Ils virent deux corbeaux qui volaient côte à côte dans un horizon doré tournant à l’orangé au loin, aux confins de l’éternité.

C’est alors qu’ils entendirent un air. Cela venait de loin, mais surtout, ce n’était pas de la harpe. Quand la harpe était mélodieuse, prévisible, cette musique était imprévisible, lancinante. Désespérément humaine.

C’était du Blues.

Lui aimait Bob Dylan, Les Beatles, les Rolling Stones. L’autre, l’homme noir aux cheveux blancs, c’était plutôt Tracy Chapman, Johnny Clegg, ou les « Musiques du monde ». Mais tous deux aimaient le Blues.

L’homme jouait assis sur un banc. Posée sur ses jambes croisées, une Gibson des années trente. De sa main droite, il faisait du finger picking[Note_2] ; de sa main gauche, un bottleneck slide[Note_3].

Avec sa salopette, son chapeau rejeté en arrière, l’homme était habillé comme dans une région rurale des années trente. Il avait l’apparence physique de l’âge qu’il avait en mourant, cinquante-deux ans. Ce qu’ils remarquèrent aussi, c’est qu’il était aveugle. Ils savaient bien que le temps pressait, qu’ils n’avaient pas l’éternité, mais c’était la première fois qu’ils écoutaient de la vraie musique, et ils s’assirent sur le banc à ses côtés. En fermant les yeux, ils découvrirent aussitôt un paysage de champs de coton frémissant au vent, des fleurs blanches et brillantes qui se balançaient à la surface comme la crête argentée des vagues.

I went to the crossroads, fell down on my knees
I went to the crossroads, fell down on my knees
Asked the Lord above, “Have mercy, now save poor Bob, if you please”[Note_4]

L’homme plus âgé se pencha vers le noir aveugle habillé comme dans les années trente, et lui dit doucement de son accent chantant :

— Bonjour, mon ami, ça va ?

— Ouais, mec, ouais, ça va…

— Excusez-moi, qui êtes-vous ?

And went to the crossroad, mama, I looked east and west
And went to the crossroad, mama, I looked east and west

Le chanteur posa sa guitare et de sa main lui toucha le bras, remonta jusqu’à l’épaule, effleurant les broderies de la chemise blanche portée par-dessus la ceinture.

Willie Brown ! dit-il en souriant et en tendant la main.

— Willie Brown ?

Il lui serra la main. Willie leur expliqua qu’il avait joué avec Charley Patton, Son House, Robert Johnson.

Ces noms ne leur disaient pas grand-chose.
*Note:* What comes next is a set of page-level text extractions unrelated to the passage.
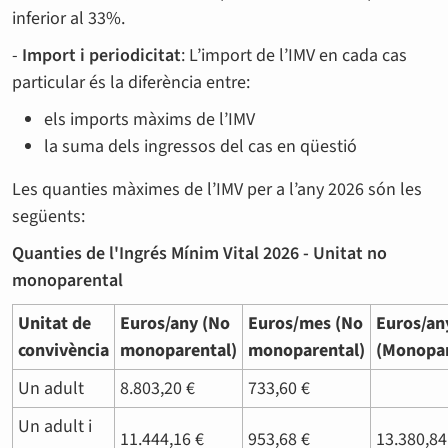
inferior al 33%.
-
Import i periodicitat
: L’import de l’IMV en cada cas
particular és la diferència entre:
els imports màxims de l’IMV
la suma dels ingressos del cas en qüestió
Les quanties màximes de l’IMV per a l’any 2026 són les
següents:
Quanties de l'Ingrés Mínim Vital 2026 - Unitat no
monoparental
Unitat de
Euros/any (No
Euros/mes (No
Euros/an
convivència
monoparental)
monoparental)
(Monopar
Un adult
8.803,20 €
733,60 €
Un adult i
11.444,16 €
953,68 €
13.380,84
Willie leur raconta la longue histoire du Blues, à sa façon, de sa naissance à Dockery Farms jusqu’au Chicago Blues, dont il avait connu les débuts. La suite, il ne la connaissait pas, puisqu’il était mort.
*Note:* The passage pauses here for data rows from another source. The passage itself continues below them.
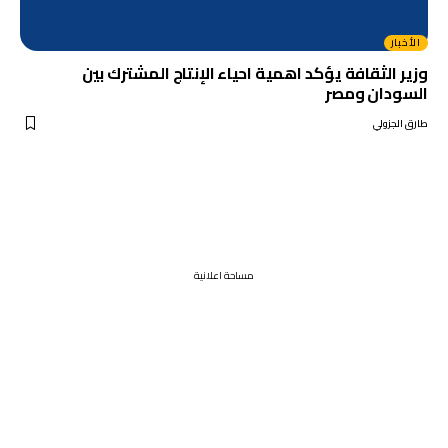
الأخبار
وزير الثقافة يؤكد اهمية احياء الإنتاج المشترك بين
السودان ومصر
طارق الجزولي
مساحة اعلانية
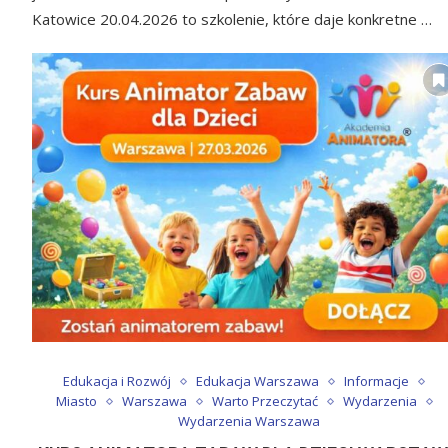
Katowice 20.04.2026 to szkolenie, które daje konkretne …
Edukacja i Rozwój
Edukacja Warszawa
Informacje
Miasto
Warszawa
Warto Przeczytać
Wydarzenia
Wydarzenia Warszawa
L’avantage de cette vie dans l’Au-delà, c’est que le facteur temps avait totalement disparu. Les deux hommes eurent donc la patience d’écouter la narration non structurée, non linéaire, de celui qui avait vécu ce qu’il racontait.

Puis ils lui racontèrent comment le monde après 1952 avait changé. Willie Brown se sentit tellement déprimé par leurs histoires qu’il se mit à pleurer.
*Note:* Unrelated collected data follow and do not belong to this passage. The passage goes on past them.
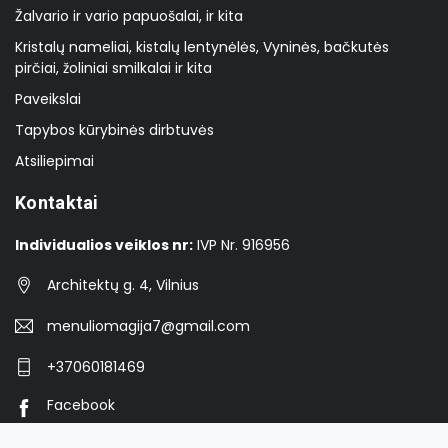
Žalvario ir vario papuošalai, ir kita
Kristalų nameliai, kistalų lentynėlės, Vyninės, bačkutės
pirčiai, žoliniai smilkalai ir kita
Paveikslai
Tapybos kūrybinės dirbtuvės
Atsiliepimai
Kontaktai
Individualios veiklos nr:
IVP Nr. 916956
Architektų g. 4, Vilnius
menuliomagija7@gmail.com
+37060181469
Facebook
Instagram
C’est quand l’homme blanc demanda à Willie ce qui à son avis était la cause des malheurs du monde qu’ils comprirent enfin.

Willie Brown n’eut pas la moindre hésitation :

But it’s the devil, boys! It’s the devil.

Le Diable.

Lucifer. Belzébuth. Satan. Le prince des ténèbres.

Le Diable. Comment ne pas y avoir pensé ? C’était évident. Depuis que l’humanité ignorait le Diable, il s’en donnait à cœur joie.

À la fin de la journée, ils demandaient une nouvelle audience.

Avec Lui.

Chapitre 4.
Le retour du Diable

— Le Diable n’a pas disparu à la Renaissance. Il est toujours là. L’ignorer ne l’a pas rendu moins dangereux. Bien au contraire...

L’homme noir aux cheveux blancs parlait depuis dix minutes. Sa voix chantante magnétisait les anges :

— Depuis le Seizième siècle, le Diable fait des pactes.

— Des pactes ?

— Oui, avec des hommes influençables.